なるほど、推薦者から投げかけられた本というボールを受けとめて、返球する小林聡美さんのエッセイ集、という面白い本。
小林聡美さんといえば、丘の上のかわいいキッチンカーで美味しそうなパンを出してくれるCMでおなじみの、ロハスでナチュラルなイメージ。映画やドラマでも、どこからが台詞で、どこからがアドリブなのかわからないほどの、自然体の演技が印象的。淡々と世界観を作ってしまう素敵な女優さんで、「やっぱり猫が好き」のころから好きです。
その聡美さんへ本を推薦する面子もまた。
フードスタイリスト飯島奈美さん、俳人 宇多喜代子さん、シンガーソングライター井上陽水さん、イラストレーターさかざきちはるさん などなど個性的で幅広い方々。

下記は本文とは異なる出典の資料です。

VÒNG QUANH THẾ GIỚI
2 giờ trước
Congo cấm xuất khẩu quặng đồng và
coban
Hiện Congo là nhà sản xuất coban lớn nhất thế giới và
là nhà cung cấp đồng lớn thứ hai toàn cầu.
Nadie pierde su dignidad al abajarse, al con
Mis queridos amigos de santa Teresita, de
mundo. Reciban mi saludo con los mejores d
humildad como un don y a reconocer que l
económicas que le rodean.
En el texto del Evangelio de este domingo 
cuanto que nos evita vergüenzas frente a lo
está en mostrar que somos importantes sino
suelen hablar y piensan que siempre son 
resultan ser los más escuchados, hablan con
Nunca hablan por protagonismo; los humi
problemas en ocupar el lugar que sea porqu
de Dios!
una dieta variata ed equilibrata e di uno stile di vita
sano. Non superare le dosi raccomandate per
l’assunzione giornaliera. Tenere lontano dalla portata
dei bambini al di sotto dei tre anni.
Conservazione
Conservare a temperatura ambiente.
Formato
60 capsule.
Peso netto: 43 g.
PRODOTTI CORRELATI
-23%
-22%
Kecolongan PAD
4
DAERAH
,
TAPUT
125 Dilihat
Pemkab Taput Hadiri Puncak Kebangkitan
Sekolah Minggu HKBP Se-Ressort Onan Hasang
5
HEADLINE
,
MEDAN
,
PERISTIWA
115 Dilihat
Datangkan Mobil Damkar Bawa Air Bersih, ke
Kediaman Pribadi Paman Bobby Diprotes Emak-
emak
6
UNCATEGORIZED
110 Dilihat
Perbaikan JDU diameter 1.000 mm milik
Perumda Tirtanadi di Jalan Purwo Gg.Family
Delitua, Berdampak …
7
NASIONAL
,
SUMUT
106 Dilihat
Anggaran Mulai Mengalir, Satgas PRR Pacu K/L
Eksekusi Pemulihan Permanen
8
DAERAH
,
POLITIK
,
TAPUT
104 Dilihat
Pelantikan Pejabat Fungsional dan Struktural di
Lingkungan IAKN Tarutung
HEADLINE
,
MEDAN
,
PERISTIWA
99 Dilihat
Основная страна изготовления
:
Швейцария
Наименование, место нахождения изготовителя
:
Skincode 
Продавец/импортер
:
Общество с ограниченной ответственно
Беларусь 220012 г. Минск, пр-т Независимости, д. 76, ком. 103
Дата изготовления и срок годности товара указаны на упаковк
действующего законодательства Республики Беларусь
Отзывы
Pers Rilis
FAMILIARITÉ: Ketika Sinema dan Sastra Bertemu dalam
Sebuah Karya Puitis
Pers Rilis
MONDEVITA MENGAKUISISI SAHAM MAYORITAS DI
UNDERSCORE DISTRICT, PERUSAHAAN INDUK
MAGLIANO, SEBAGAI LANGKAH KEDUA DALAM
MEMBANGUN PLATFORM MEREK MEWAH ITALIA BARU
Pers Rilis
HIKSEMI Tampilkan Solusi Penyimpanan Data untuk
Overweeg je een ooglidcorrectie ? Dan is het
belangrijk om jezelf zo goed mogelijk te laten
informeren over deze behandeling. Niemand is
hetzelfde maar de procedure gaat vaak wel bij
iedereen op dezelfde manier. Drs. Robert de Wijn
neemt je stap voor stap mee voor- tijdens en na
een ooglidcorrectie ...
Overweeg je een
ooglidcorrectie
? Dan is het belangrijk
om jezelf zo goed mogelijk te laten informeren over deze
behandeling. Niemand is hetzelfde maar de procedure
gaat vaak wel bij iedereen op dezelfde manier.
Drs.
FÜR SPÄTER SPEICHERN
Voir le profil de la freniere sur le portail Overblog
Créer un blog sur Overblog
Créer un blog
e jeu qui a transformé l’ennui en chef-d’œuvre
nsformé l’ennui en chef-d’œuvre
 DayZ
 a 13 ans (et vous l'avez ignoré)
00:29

作家の群ようこさん、酒井順子さん、よしもとばななさん などからも。
そして、無茶ぶり?かと思うような推薦本のラインナップ、料理、きのこ、虫、神徒像、股間、トムさん…じゃんじゃん異質なものが放り込まれるのである。自分ではきっと、一生手に取ることのなかったような世界を、半ば強引に「読まされ」る。
素晴らしいのは、その1冊1冊に小林聡美さんが独特な距離感で、シニカルに返すのです。推薦された本に対しても、推薦人に対しても。決して、寄り添いすぎず、染まりきらず、跳ね除けすぎず、小林聡美の中に消化されるものとそうでないものはあるにせよ、きちんと味わっているのです。
この本では、よしもとばななさんとのスペシャル対談もしている。
よしもとばななさんの本も、私は中学生くらいから読んでいた。馴染み深い作家さんで、スピリチュアルなエピソードのエッセイだとか、オリエンタルなラテンな高温多湿な(ごくごく個人的なイメージですが)作品が好きです。
よしもとばななさんと小林聡美さんの対談は、まるでエビとアボカドのように、出どころが違うのに妙にマッチしていました。
久しぶりに、本を読みながらクスクスと笑い、飼い猫が擦り寄ってくるのを邪魔にせず、ときおり可愛らしいイラストにほっこりしながら読みました。
何より、私の心をグッと掴んで離さなかったものは、その装丁です。表紙を開き、見返しをめくると、図書館の貸出カードが扉となっているのです。カードには、推薦人たちの名前が…
あぁ、もう。
なんだか小林聡美さんの映画観たくなって、「かもめ食堂」をNetflixに探す。